The main conclusion from that discussion was that, in future, it was likely that the average level of the cash rate would be lower than it was before the financial crisis. This reflects slower trend growth in the economy and a shift in the balance between savings and investment. When people want to save more and invest less, the return on the risk-free asset is lower. These same forces are at work around the world, so that the average level of interest rates globally is likely to be lower than before the financial crisis.

A second conclusion from our discussion was that the cash rate is around 2 percentage points below our current estimate of the neutral rate. As we make further progress on both unemployment and inflation, we could expect the cash rate to move towards this neutral rate over time.

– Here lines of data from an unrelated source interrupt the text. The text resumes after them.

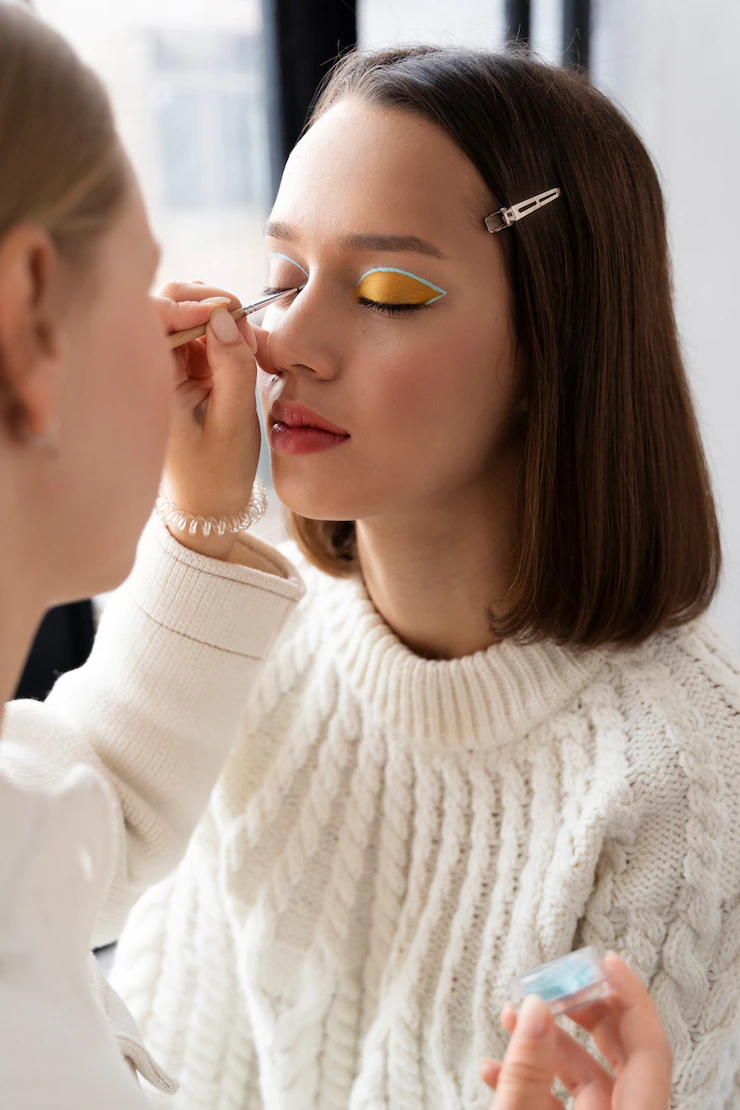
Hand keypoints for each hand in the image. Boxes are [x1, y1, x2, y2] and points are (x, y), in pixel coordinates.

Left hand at [153, 280, 261, 559]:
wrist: (210, 509)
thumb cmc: (218, 474)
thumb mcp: (234, 422)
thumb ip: (233, 366)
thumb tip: (224, 314)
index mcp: (150, 384)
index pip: (152, 316)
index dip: (188, 303)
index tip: (226, 309)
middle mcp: (152, 371)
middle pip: (168, 307)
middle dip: (207, 305)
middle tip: (243, 319)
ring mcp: (168, 371)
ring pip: (189, 319)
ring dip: (220, 320)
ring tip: (248, 341)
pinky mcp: (185, 375)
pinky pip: (201, 339)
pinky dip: (224, 337)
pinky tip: (243, 350)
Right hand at [480, 952, 671, 1109]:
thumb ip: (527, 1072)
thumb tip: (535, 1008)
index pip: (649, 1049)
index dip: (631, 998)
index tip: (606, 961)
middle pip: (620, 1056)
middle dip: (585, 1011)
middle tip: (558, 981)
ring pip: (586, 1078)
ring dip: (546, 1044)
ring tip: (511, 1017)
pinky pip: (562, 1102)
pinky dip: (532, 1080)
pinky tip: (493, 1069)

It is worth repeating that the Board's consideration of these issues carries no particular message about the short-term outlook for monetary policy. The discussion was part of our regular in-depth reviews of important issues. As is appropriate, these discussions are reflected in our minutes. I hope that you see Australia's central bank as transparent, analytical, rational and independent. We seek to look at issues in detail and from different angles and to explain our thinking to the public. While not everybody agrees with our decisions, we do our best to explain those decisions and the framework we use to make them.

This month's special discussion was on the Chinese economy.

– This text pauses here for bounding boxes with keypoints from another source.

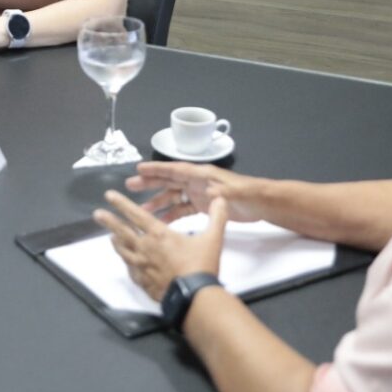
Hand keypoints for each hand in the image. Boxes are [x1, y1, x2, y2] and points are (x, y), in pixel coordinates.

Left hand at [93, 192, 228, 300]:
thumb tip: (221, 199)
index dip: (121, 203)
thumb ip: (217, 217)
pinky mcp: (142, 281)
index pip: (135, 214)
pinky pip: (130, 269)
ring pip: (122, 250)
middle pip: (121, 231)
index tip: (109, 196)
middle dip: (108, 220)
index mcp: (159, 234)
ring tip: (111, 237)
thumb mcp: (213, 239)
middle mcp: (145, 248)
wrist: (194, 298)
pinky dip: (126, 262)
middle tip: (97, 214)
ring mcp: (141, 266)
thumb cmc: (201, 266)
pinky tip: (127, 262)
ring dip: (116, 241)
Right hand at [128, 162, 265, 223]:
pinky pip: (182, 209)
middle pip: (169, 181)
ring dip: (158, 202)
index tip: (139, 169)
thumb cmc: (248, 195)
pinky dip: (171, 214)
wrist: (261, 205)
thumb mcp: (235, 193)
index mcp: (202, 175)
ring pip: (173, 196)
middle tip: (130, 185)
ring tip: (142, 209)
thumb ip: (221, 192)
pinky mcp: (202, 206)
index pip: (175, 170)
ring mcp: (198, 194)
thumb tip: (209, 192)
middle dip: (150, 183)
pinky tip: (161, 222)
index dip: (157, 169)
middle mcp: (196, 182)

One focus was on the difficult trade-off facing the Chinese authorities. There is a clear need to, and a desire by the authorities to, address the high and rising levels of debt in China. At the same time, though, the authorities are committed to achieving growth targets that are still quite high. It remains an open question as to whether both of these objectives can be achieved. Here in Australia, we have a strong interest in the right balance being achieved.

Another focus of our discussions was the Chinese authorities' progress in implementing the structural reforms announced in 2013 at the Third Plenum. The one-child policy has been relaxed and the government has expanded funding for social security and health care. The value-added tax has been broadened and there has been some deregulation of interest rates. So there has been progress on a number of fronts. But, on the other hand, there is still some way to go to meet the goal of allowing market forces to play a decisive role in resource allocation. Reform of state-owned enterprises has been slower than many had hoped for and the state, rather than market prices, still has a strong influence in allocating resources in parts of the economy. Looking forward, the pace and nature of future reform in these areas are likely to be influenced by the outcomes of the 19th Congress of the Chinese Communist Party later this year.

On one final matter, I would like to take this opportunity to remind you that our new $10 note will be issued in just a couple of weeks, on 20 September. The new note contains the same world-leading security features as the new $5 note that we issued last September, including the clear top-to-bottom window, and the tactile feature so that it can be recognised by vision-impaired members of our community. For me personally, the new $10 note will be a particularly special note, as it is the first note with my signature. We have printed a couple of hundred million of these notes, so it has been a busy time for John Fraser and me recently!

The new note will continue to feature Mary Gilmore and Banjo Paterson, two of Australia's most famous writers. Both grew up in southern New South Wales. Indeed, Mary Gilmore spent time at schools in both Cootamundra and Wagga Wagga, just as I did. Both of these writers also have a connection to Queensland. For many years, Mary Gilmore's husband ran a farm near Cloncurry in northern Queensland. And of course, Banjo Paterson is said to have written the words to Waltzing Matilda during a trip to Dagworth station near Winton. We are proud to have these two great Australian writers on our banknotes.

Again, thank you for your attendance tonight. I hope you enjoy your dinner and the conversation.